Поставил. Указал наши фамилии. Подал листок полисмену, старательно заворачивающему в прозрачный пластик орудие убийства. Не нож это, кстати, а длинная, косо заточенная столярная стамеска со сбитой железной накладкой на жёлтой полированной рукоятке. Нам здесь больше делать нечего. Взяв в одну руку начальницу, а в другую — ящик, не без облегчения поспешил к стоящему поодаль автомобилю.
Зеленовато-бледный Патрик выбрался навстречу нам из кустов, вытирая рот клетчатым носовым платком. Руки его тряслись так, что потребовалось с пяток попыток, чтобы попасть ключом в прорезь замка зажигания.
Колёса с визгом провернулись на мокром песке, стукнули отброшенные назад мелкие камушки, и мы заторопились прочь от страшного места.
— Доктор, а доктор!
— Чего ещё тебе, Шура?
— А вызовочек-то, похоже, вполне профильный образовался.
— Ты о чём?
— Нормальный человек, поди-ка, такого не сотворит.
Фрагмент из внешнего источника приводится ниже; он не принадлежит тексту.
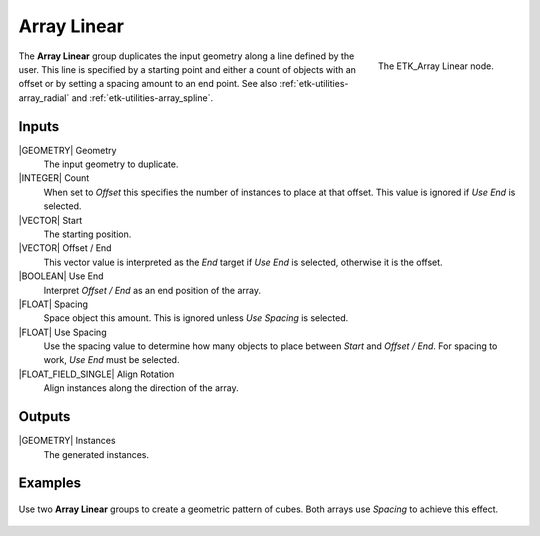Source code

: .. index:: Utilities; Array Linear
.. _etk-utilities-array_linear:

*************
 Array Linear
*************

.. figure:: /images/nodes-array_linear.png
   :align: right

   The ETK_Array Linear node.

The **Array Linear** group duplicates the input geometry along a line
defined by the user. This line is specified by a starting point and
either a count of objects with an offset or by setting a spacing
amount to an end point. See also
:ref:`etk-utilities-array_radial` and :ref:`etk-utilities-array_spline`.

Inputs
=======

|GEOMETRY| Geometry
   The input geometry to duplicate.

|INTEGER| Count
   When set to *Offset* this specifies the number of instances to
   place at that offset. This value is ignored if *Use End* is selected.

|VECTOR| Start
   The starting position.

|VECTOR| Offset / End
   This vector value is interpreted as the *End* target if *Use End*
   is selected, otherwise it is the offset.

|BOOLEAN| Use End
   Interpret *Offset / End* as an end position of the array.

|FLOAT| Spacing
   Space object this amount. This is ignored unless *Use Spacing* is
   selected.

|FLOAT| Use Spacing
   Use the spacing value to determine how many objects to place
   between *Start* and *Offset / End*. For spacing to work, *Use End*
   must be selected.

|FLOAT_FIELD_SINGLE| Align Rotation
   Align instances along the direction of the array.


Outputs
========

|GEOMETRY| Instances
   The generated instances.


Examples
========

.. figure:: /images/nodes-array_linear_basic.png
   :align: center
   :width: 800

   Use two **Array Linear** groups to create a geometric pattern of
   cubes. Both arrays use *Spacing* to achieve this effect.
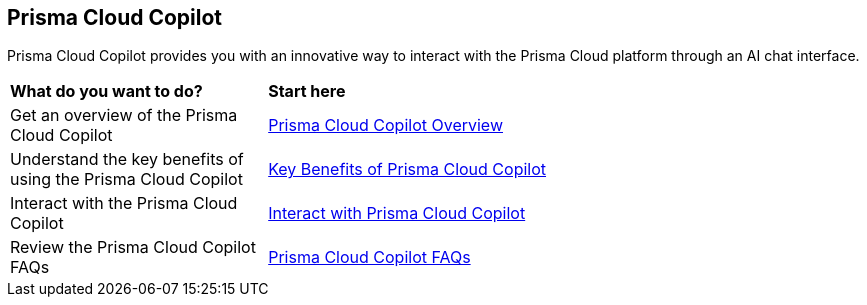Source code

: == Prisma Cloud Copilot

Prisma Cloud Copilot provides you with an innovative way to interact with the Prisma Cloud platform through an AI chat interface. 

[cols="30%a,70%a"]
|===

|*What do you want to do?*
|*Start here*

|Get an overview of the Prisma Cloud Copilot
|xref:prisma-cloud-copilot-overview.adoc[Prisma Cloud Copilot Overview]

|Understand the key benefits of using the Prisma Cloud Copilot
|xref:prisma-cloud-copilot-benefits.adoc[Key Benefits of Prisma Cloud Copilot]

|Interact with the Prisma Cloud Copilot
|xref:prisma-cloud-copilot-interaction.adoc[Interact with Prisma Cloud Copilot]

|Review the Prisma Cloud Copilot FAQs
|xref:prisma-cloud-copilot-faqs.adoc[Prisma Cloud Copilot FAQs]

|===
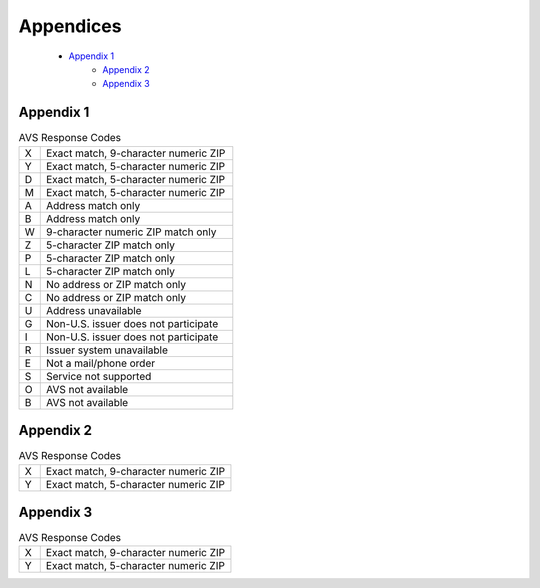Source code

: Appendices
=============

  - `Appendix 1`_
	- `Appendix 2`_
	- `Appendix 3`_

Appendix 1
---------------

.. list-table:: AVS Response Codes
   :widths: 10 90

   * - X
     - Exact match, 9-character numeric ZIP
   * - Y
     - Exact match, 5-character numeric ZIP
   * - D
     - Exact match, 5-character numeric ZIP
   * - M
     - Exact match, 5-character numeric ZIP
   * - A
     - Address match only
   * - B
     - Address match only
   * - W
     - 9-character numeric ZIP match only
   * - Z
     - 5-character ZIP match only
   * - P
     - 5-character ZIP match only
   * - L
     - 5-character ZIP match only
   * - N
     - No address or ZIP match only
   * - C
     - No address or ZIP match only
   * - U
     - Address unavailable
   * - G
     - Non-U.S. issuer does not participate
   * - I
     - Non-U.S. issuer does not participate
   * - R
     - Issuer system unavailable
   * - E
     - Not a mail/phone order
   * - S
     - Service not supported
   * - O
     - AVS not available
   * - B
     - AVS not available



Appendix 2
---------------

.. list-table:: AVS Response Codes
  :widths: 10 90

  * - X
    - Exact match, 9-character numeric ZIP
  * - Y
    - Exact match, 5-character numeric ZIP


Appendix 3
---------------

.. list-table:: AVS Response Codes
   :widths: 10 90

   * - X
     - Exact match, 9-character numeric ZIP
   * - Y
     - Exact match, 5-character numeric ZIP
Мышка чуфыкнула устало, поскребла задней лапкой под левой лопаткой и вздохнула:
— Знаешь, Шура, чем больше я на вас, двуногих, смотрю, тем больше удивляюсь. Похоже, ваше самое любимое в жизни занятие — душить котят, топить щенков и обрывать крылья насекомым.
Каждый год приходят устраиваться на «Скорую» молодые ребята и девчата, привлечённые романтикой выездной работы. Они наслушались во время учёбы баек от тех, кто уже успел поездить, о спасённых тяжёлых больных и сложных диагностических случаях, о весёлых приключениях и неунывающем скоропомощном народе. Они молоды и любопытны, рвутся в дело, им всё интересно.
Их ждут бессонные ночи, рёв сирены на перекрёстках, надежда и вера на лицах озабоченно встречающих у дверей людей, заполненные суетой приёмные покои.
А ещё — неудобные носилки, которые тащить придётся с бог знает какого этажа на своём горбу, бессмысленные вызовы к тем, кто мог бы благополучно обойтись таблеткой анальгина, пьяная блевотина на полу салона, нецензурная брань и жалобы на лечение от тех, кого только что спасали, угрозы наркоманов и смрад полуразложившихся трупов.
Я много лет тяну скоропомощную лямку и не жду нового вызова с нетерпением, выйдя из того возраста, когда размазанные по асфальту мозги вызывают интерес. Уже давным-давно мне это противно и скучно наблюдать. Но, очутившись тут, на какое-то время оказался в положении той жадной до нового молодёжи, удивляясь непривычным чудесам.
А чудеса — они что? Просто рамка. А картина — всё та же. Вот эта замученная женщина — романтика? Какой вам ещё романтики нужно?